It was the first time a government tried to use the federal Racketeering and Corrupt Organizations Act to demand damages from businesses for the costs of allegedly illegal employees. The RICO statutes have traditionally been used to prosecute organized crime.

The companies _ Swift Beef, Syngenta Seeds, Sorrento Lactalis and Harris Moran Seed _ and Albert Pacheco, the former director of the nonprofit Idaho Migrant Council, asked U.S. District Judge Edward Lodge to dismiss the lawsuit. Lodge agreed, ruling that Canyon County's claimed higher expenses for social services were simply the costs of being a government entity.

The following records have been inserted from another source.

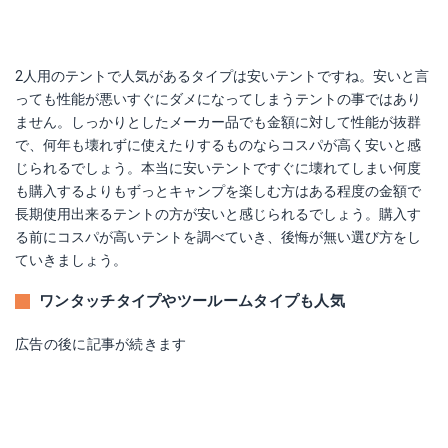
2人用のテントで人気があるタイプは安いテントですね。安いと言
っても性能が悪いすぐにダメになってしまうテントの事ではあり
ません。しっかりとしたメーカー品でも金額に対して性能が抜群
で、何年も壊れずに使えたりするものならコスパが高く安いと感
じられるでしょう。本当に安いテントですぐに壊れてしまい何度
も購入するよりもずっとキャンプを楽しむ方はある程度の金額で
長期使用出来るテントの方が安いと感じられるでしょう。購入す
る前にコスパが高いテントを調べていき、後悔が無い選び方をし
ていきましょう。
ワンタッチタイプやツールームタイプも人気
広告の後に記事が続きます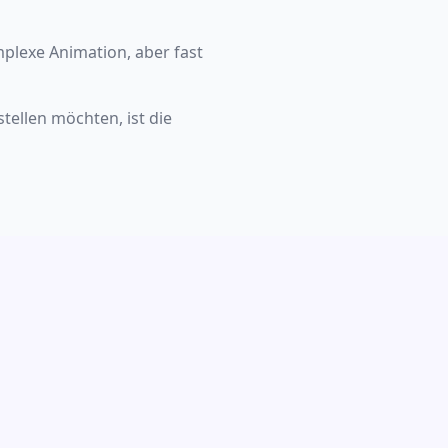
mplexe Animation, aber fast
tellen möchten, ist die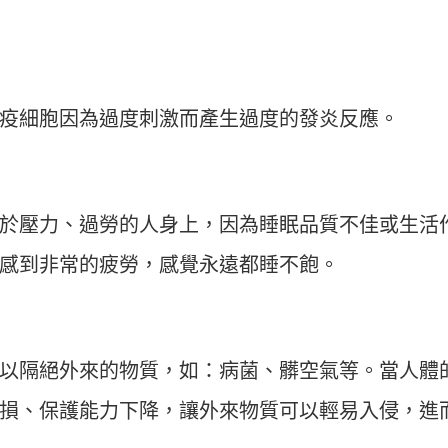
疫細胞因為過度刺激而產生過度的發炎反應。
於壓力、過勞的人身上，因為睡眠品質不佳或生活
感到非常的疲勞，感覺永遠都睡不飽。
以隔絕外來的物質，如：病菌、髒空氣等。當人體
損、保護能力下降，讓外來物質可以輕易入侵，進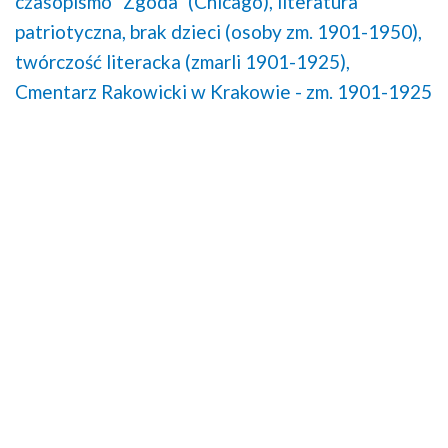
czasopismo "Zgoda" (Chicago),
literatura
patriotyczna,
brak dzieci (osoby zm. 1901-1950),
twórczość literacka (zmarli 1901-1925),
Cmentarz Rakowicki w Krakowie - zm. 1901-1925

Syngenta Seeds, a division of Switzerland's Syngenta AG, is based in Golden Valley, Minn.; Sorrento Lactalis, a division of France's Groupe Lactalis, is based in Buffalo, N.Y.; Swift Beef Co., a division of Swift & Co., is based in Greeley, Colo.; and Harris Moran is based in Modesto, Calif.

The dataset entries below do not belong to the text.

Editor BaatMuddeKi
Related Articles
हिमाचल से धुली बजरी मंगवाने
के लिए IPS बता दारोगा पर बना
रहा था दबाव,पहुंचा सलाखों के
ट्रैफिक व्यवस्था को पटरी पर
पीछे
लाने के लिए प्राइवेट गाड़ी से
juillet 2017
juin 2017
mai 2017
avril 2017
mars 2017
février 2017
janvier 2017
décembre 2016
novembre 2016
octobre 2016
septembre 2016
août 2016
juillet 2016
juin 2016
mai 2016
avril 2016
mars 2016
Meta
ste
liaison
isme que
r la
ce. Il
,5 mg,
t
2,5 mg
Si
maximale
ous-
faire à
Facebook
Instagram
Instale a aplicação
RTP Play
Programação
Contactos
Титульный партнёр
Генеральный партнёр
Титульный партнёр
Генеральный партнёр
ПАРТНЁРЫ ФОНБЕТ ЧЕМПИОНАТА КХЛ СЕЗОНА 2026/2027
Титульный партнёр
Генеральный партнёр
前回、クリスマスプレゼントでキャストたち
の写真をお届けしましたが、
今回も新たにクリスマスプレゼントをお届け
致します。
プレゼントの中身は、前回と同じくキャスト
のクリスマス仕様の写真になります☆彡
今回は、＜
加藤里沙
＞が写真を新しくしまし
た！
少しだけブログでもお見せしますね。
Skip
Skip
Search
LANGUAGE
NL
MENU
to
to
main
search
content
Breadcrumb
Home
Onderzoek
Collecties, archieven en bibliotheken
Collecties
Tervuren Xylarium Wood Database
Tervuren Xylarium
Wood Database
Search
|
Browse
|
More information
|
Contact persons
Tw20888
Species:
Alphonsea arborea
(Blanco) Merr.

The commissioners appealed to the 9th Circuit, where Judges William Canby Jr., A. Wallace Tashima and Consuelo Callahan upheld Lodge's ruling and went a bit further.

Besides being prohibited from suing to recoup the cost of being a government entity, Tashima wrote for the panel, Canyon County can't prove that undocumented workers were causing county expenses to increase.

"In fact, it is not clear how the companies' hiring of undocumented immigrants would increase demand for health care and law enforcement within Canyon County," Tashima wrote. "The proceedings required to evaluate the county's injury would be speculative in the extreme. ... The court would have to construct the alternative scenario of what would have occurred had the companies employed legally authorized workers, and determine how this might have affected the county's total population, and how these alternative workers might have differed from the undocumented workers in their consumption of county services, if at all."

Beebe and Ferdinand could not immediately be reached for comment. Angie Sillonis, the spokeswoman for the commissioners, said they haven't yet decided if they will ask the full 9th U.S. Circuit Court of Appeals to reconsider the case. That decision will likely come within the week, she said.

"The other side may move for rehearing but if I were they I would not be optimistic of this panel changing it's mind," said Marie Yeates, the Houston attorney who represented Swift Beef in the lawsuit, said. "It's a very well-reasoned, thought-out opinion. We won on two different grounds, both of which are very sound."

Canyon County, on the Oregon border, is largely agricultural and many of its Latino residents work in that industry. Just over 20 percent of the county's 164,000-plus residents identify themselves as Hispanic, according to the U.S. Census Bureau.